YOU ARE AT:Archived ArticlesEQUIPMENT DONATED TO SECRET SERVICE TO BATTLE FRAUD

EQUIPMENT DONATED TO SECRET SERVICE TO BATTLE FRAUD

WASHINGTON-The Cellular Telecommunications Industry Association donated $50,000 worth of advanced telecommunications testing equipment to the U.S. Secret Service as part of an ongoing industry-government effort to crack down on wireless telephone fraud by small hackers and organized crime alike.

The high-tech gear will be used in the Secret Service’s new forensic analysis laboratory in the nation’s capital. Secret Service personnel are being trained to analyze cloned phones in the field and to preserve the handsets as evidence.

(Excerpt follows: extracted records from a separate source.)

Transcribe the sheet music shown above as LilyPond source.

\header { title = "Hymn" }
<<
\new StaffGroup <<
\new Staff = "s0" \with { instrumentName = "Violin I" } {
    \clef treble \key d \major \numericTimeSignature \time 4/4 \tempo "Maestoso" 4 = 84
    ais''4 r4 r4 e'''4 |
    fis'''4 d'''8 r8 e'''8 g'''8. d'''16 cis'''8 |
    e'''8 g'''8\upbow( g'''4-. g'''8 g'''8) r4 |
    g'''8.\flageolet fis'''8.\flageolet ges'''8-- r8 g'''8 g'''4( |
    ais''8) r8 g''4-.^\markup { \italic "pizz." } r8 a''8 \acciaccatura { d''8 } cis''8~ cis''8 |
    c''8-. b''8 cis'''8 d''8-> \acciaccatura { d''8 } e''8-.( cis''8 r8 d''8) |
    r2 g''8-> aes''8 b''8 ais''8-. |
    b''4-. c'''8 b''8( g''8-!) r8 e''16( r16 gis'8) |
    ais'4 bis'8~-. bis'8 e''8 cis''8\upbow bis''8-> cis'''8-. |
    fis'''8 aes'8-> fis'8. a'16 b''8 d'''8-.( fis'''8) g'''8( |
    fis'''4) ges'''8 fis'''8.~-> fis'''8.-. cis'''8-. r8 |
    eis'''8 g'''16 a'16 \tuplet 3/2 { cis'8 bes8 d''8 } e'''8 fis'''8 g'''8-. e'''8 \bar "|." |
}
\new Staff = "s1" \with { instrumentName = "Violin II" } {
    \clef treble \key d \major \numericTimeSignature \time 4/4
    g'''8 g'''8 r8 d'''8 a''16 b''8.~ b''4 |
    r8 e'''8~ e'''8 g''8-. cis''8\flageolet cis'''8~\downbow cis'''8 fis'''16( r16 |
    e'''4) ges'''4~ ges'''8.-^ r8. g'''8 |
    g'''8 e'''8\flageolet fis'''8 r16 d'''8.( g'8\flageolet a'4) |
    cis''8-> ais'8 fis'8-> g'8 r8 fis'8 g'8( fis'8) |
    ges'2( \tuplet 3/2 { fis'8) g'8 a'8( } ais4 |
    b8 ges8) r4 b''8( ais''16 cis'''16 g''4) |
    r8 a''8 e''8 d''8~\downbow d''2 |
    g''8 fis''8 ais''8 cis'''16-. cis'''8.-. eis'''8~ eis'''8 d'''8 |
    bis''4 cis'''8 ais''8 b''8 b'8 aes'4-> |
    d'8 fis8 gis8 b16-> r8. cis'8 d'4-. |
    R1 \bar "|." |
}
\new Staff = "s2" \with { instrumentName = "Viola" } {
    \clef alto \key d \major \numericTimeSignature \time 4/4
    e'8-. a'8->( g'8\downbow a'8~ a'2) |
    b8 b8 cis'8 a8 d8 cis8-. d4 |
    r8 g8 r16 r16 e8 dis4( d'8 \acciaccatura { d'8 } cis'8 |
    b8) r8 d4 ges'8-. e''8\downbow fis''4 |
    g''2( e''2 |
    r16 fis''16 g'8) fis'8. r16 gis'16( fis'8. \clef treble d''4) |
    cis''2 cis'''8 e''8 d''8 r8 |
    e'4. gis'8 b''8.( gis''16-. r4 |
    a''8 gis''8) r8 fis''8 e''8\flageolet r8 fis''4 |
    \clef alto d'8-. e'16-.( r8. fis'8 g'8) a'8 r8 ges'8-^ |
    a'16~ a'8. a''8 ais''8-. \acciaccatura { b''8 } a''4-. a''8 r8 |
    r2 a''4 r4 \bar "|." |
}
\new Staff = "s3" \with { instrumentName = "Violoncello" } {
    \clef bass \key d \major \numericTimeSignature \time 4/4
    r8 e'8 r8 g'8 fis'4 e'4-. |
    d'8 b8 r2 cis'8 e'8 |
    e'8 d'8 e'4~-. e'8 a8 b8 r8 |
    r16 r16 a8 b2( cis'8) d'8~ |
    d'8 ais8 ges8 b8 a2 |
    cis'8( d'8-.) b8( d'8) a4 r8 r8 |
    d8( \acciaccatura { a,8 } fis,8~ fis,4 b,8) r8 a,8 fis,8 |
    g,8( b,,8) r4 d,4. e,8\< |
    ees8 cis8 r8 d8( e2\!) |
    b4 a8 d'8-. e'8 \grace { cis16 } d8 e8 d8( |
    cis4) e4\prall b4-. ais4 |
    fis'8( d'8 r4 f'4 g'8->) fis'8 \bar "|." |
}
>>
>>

Cellular fraud, whereby customers’ telephone numbers are stolen and reprogrammed into other phones, cost the industry nearly $500 million dollars last year, CTIA said. Cellular carriers, which do not charge subscribers for calls illegally made by others, must absorb the losses.

A total of 161 cellular fraud arrests were made last year, according to the Secret Service, and almost as many in 1995 already. Most of the arrests have resulted in convictions.

A new law passed by Congress last year makes wireless fraud a federal crime, subject to up to 15 years in jail and a $250,000 fine. The Secret Service previously depended on a credit-card statute to prosecute hackers.

Most of the 25 million cellular phones today use analog technology, which is more susceptible to fraud than next-generation digital technology.

“This partnership is critical if we’re going to be successful in catching and pursuing the high-tech criminal,” said Eljay Bowron, director of the Secret Service. In addition to giving it more firepower, Eljay said industry assistance better positions the Secret Service to aid state and local law enforcement officials in the fight against wireless fraud. Officials, he noted, also try to identify systemic weakness that might perpetuate illegal activity.

“Wireless fraud is a crime and wireless fraud is the enabler of other crimes,” said Thomas Wheeler, president of CTIA, citing drug trafficking as one example.